#### DOCUMENT PASSAGE ####

Most churches run Subsplash as a standalone tool. The website is here, the ChMS is there, email is somewhere else, and nothing talks to anything. That is not a Subsplash problem. That is an architecture problem.

Subsplash was designed to be the center of your church's digital operation. But most churches never connect it to anything. They use SnapPages for the website, the app for push notifications, and then manually re-enter the same event into Planning Center, Mailchimp, and their bulletin. Three times the work, three chances for something to be wrong.

What Integration Actually Means

When I say I connect Subsplash to the rest of your operation, I do not mean I install a plugin and walk away. I mean I design how data flows between your systems so your team enters information once and it shows up everywhere it needs to be.

A new event gets created in Subsplash. That event automatically appears on the correct audience pages of your website, in the correct section of your app, and can trigger a notification to the right group. The registration form feeds into your ChMS so your people team sees who signed up without checking a separate spreadsheet. The follow-up email goes out through your email platform because the form submission triggered it.

#### DATA LISTING ####

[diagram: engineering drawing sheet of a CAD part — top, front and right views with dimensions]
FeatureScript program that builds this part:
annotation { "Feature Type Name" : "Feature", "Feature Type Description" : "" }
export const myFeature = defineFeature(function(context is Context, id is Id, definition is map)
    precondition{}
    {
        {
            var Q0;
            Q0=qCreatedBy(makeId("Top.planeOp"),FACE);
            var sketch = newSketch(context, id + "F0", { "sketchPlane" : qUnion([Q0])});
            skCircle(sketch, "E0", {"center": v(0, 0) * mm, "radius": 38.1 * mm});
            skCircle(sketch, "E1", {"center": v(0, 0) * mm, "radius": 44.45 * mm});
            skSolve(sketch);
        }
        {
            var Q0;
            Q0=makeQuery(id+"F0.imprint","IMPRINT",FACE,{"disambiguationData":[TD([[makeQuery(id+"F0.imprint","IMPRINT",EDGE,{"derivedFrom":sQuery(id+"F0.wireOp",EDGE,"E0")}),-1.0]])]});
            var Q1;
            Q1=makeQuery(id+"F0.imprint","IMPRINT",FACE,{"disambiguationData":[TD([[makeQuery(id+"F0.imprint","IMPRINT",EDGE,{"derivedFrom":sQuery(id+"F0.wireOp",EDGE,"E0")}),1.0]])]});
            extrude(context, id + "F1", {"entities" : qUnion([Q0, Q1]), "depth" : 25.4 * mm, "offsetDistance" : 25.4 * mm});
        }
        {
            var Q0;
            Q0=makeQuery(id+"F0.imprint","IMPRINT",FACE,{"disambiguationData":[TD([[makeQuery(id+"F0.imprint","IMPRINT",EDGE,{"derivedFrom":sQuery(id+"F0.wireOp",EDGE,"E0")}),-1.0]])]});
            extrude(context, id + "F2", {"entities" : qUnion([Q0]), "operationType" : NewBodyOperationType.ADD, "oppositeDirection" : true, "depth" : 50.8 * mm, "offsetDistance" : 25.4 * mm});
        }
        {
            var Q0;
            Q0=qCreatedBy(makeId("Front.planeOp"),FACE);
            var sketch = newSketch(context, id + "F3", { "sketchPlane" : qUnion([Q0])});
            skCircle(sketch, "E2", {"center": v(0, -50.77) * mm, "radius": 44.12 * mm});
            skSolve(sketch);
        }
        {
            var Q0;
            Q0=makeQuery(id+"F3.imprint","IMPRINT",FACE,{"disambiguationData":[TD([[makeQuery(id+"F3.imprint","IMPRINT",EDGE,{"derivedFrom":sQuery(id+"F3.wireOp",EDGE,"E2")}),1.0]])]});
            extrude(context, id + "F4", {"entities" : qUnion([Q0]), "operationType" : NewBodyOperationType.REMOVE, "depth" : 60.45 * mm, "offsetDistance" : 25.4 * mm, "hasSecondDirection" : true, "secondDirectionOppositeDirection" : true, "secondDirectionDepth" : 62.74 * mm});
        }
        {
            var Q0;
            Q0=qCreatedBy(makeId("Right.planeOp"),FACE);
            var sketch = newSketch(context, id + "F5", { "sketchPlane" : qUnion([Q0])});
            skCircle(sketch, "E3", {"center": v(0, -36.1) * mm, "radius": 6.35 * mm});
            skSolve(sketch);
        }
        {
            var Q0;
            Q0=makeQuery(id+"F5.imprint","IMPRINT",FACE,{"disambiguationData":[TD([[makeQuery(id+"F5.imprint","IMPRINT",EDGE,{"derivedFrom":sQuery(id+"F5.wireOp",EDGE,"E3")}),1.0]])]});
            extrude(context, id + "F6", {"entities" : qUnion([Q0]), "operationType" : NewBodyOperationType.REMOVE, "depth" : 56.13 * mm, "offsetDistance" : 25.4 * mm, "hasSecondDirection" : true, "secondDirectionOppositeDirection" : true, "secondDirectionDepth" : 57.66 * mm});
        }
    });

####

**EXERCISE REQUIREMENTS:**
1. List every software product or service that the passage on Subsplash integration names by brand.
2. Print the stretch of the passage on Subsplash integration from "What Integration Actually" through "submission triggered it.".
3. Proceed with the passage on Subsplash integration from the point where it stops.

**RESPONSES:**
1. Subsplash, SnapPages, Planning Center, Mailchimp

2.
What Integration Actually Means

When I say I connect Subsplash to the rest of your operation, I do not mean I install a plugin and walk away. I mean I design how data flows between your systems so your team enters information once and it shows up everywhere it needs to be.

A new event gets created in Subsplash. That event automatically appears on the correct audience pages of your website, in the correct section of your app, and can trigger a notification to the right group. The registration form feeds into your ChMS so your people team sees who signed up without checking a separate spreadsheet. The follow-up email goes out through your email platform because the form submission triggered it.

3.
That is one event. Entered once. Showing up in five places. No one on your team had to copy and paste anything.

Planning Center and Subsplash

Planning Center is the most common ChMS I connect to Subsplash. Most churches use Planning Center for people management, check-in, groups, and giving. They use Subsplash for the website and app. The gap between them is where things fall apart.

The custom Subsplash integration work I do bridges that gap. Registration forms on your Subsplash website can feed data to Planning Center. Event information stays synchronized. Group signups route to the correct Planning Center group. Your team works in the tool they prefer and the data ends up where it needs to be.

This is not about replacing either platform. It is about making them work as one system instead of two silos.

The Platforms I Connect

Every church has a different stack. Some use Planning Center for everything. Some use Breeze or Church Community Builder. Some use Salesforce for donor management. Some have a POS system for their bookstore or coffee shop. Some use ProPresenter or EasyWorship for their screens.

The custom Subsplash integration work adapts to your stack. The common connections include: ChMS platforms (Planning Center, Breeze, CCB, Shelby), email systems (Mailchimp, Constant Contact, ActiveCampaign), giving platforms (Subsplash Giving, Tithe.ly, Pushpay), check-in tools (Planning Center Check-Ins, KidCheck), and automation tools (Zapier, Make, custom webhooks).

The goal is always the same: make Subsplash the center of your digital ecosystem so your team has one place to manage and your people have one place to connect.

When Integration Matters Most

Small churches with simple needs do not usually need integration work. If your team can handle entering events in two places and your congregation is under 200, the manual approach works.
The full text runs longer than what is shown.